D (x) = (0 - 1) 2 1/4 + (1 - 1) 2 1/2 + (2 - 1) 2 1/4 = 1 1/4 + 1 1/4 = 1/2

Note that it is easier to calculate the variance if we use property 3:

D (x) = M (x 2) - M 2 (x).

Let's calculate the variance for the random variables x 1, x 2 from Example 12 using this formula. The mathematical expectations of both random variables are equal to zero.

D (x 1) = 0.01 0.1 + 0.0001 0.2 + 0.0001 0.2 + 0.01 0.1 = 0.001 + 0.00002 + 0.00002 + 0.001 = 0.00204

D (x 2) = (-20) 2 0.3 + (-10) 2 0.1 + 10 2 0.1 + 20 2 0.3 = 240 +20 = 260

The closer the variance value is to zero, the smaller the scatter of the random variable relative to the mean value.

The quantity is called standard deviation. Random variable mode x discrete type Md is called such a value of a random variable, which corresponds to the highest probability.

Random variable mode x continuous type Md, is called a real number, defined as the maximum point of the probability distribution density f (x).

The median of a random variable x continuous type Mn is called a real number satisfying the equation

Probability theory is a special branch of mathematics that is studied only by university students. Do you like calculations and formulas? Are you not afraid of the prospect of acquaintance with the normal distribution, ensemble entropy, mathematical expectation and variance of a discrete random variable? Then this subject will be very interesting to you. Let's get acquainted with some of the most important basic concepts in this branch of science.

Let's remember the basics

Even if you remember the simplest concepts of probability theory, do not neglect the first paragraphs of the article. The fact is that without a clear understanding of the basics, you will not be able to work with the formulas discussed below.

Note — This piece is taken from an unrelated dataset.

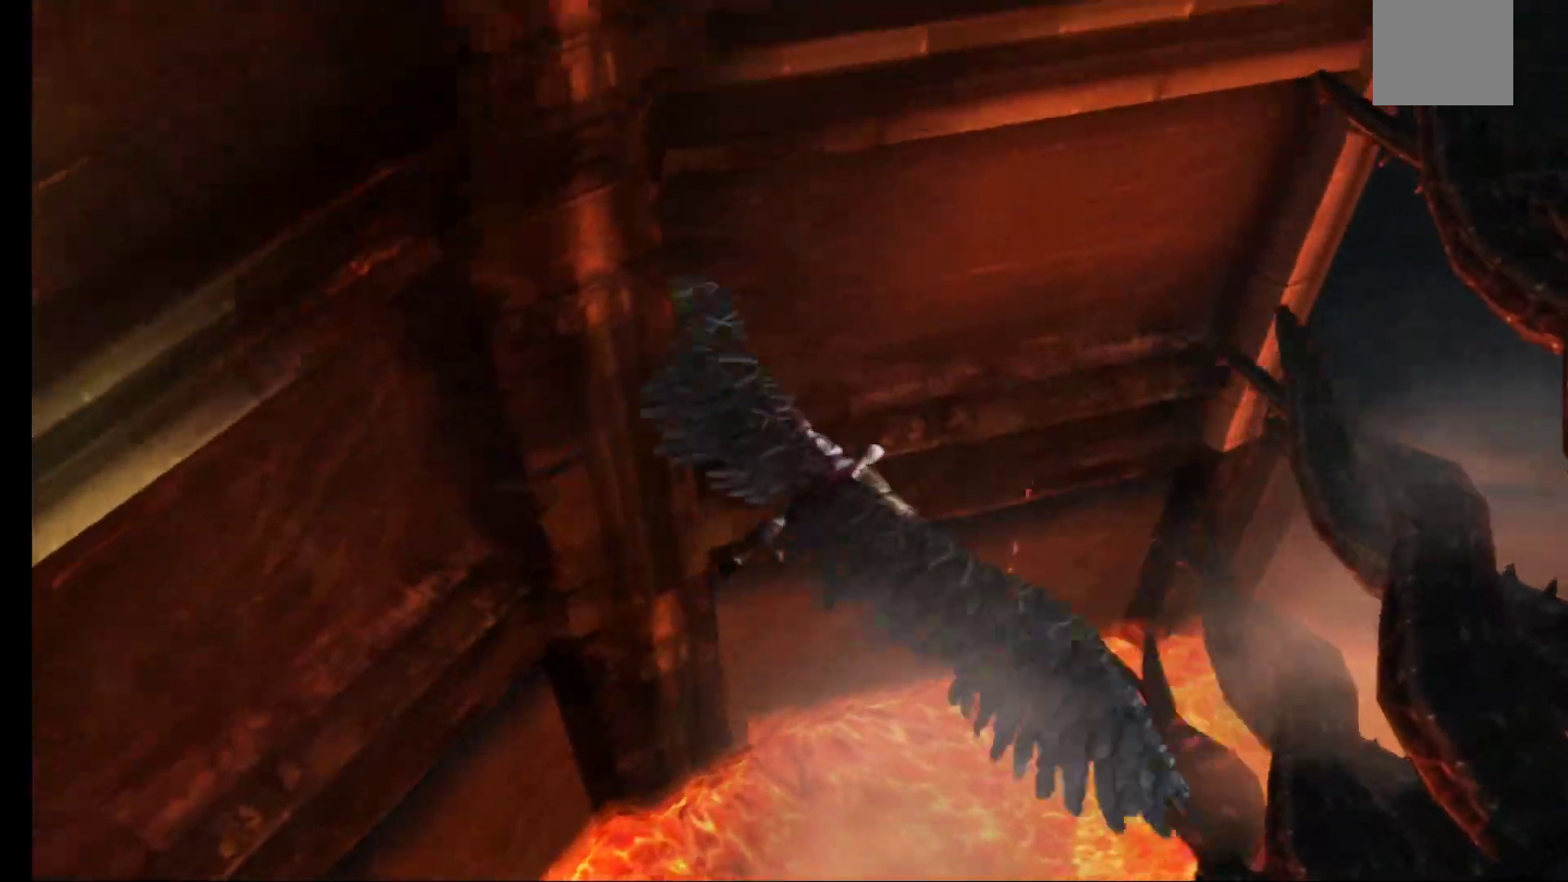
{"buttons": ["A"], "left_stick": "right", "right_stick": "center", "events": [[300, "left_stick", "center"], [483, "left_stick", "right"]]}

So there is some random event, a kind of experiment. As a result of the actions performed, we can get several outcomes - some of them are more common, others are less common. The probability of an event is the ratio of the number of actually obtained outcomes of one type to the total number of possible outcomes. Only knowing the classical definition of this concept, you can start studying the mathematical expectation and variance of continuous random variables.

Average

Back in school, in math lessons, you started working with the arithmetic mean. This concept is widely used in the theory of probability, and therefore it cannot be ignored. The main thing for us at the moment is that we will encounter it in the formulas for the mathematical expectation and variance of a random variable.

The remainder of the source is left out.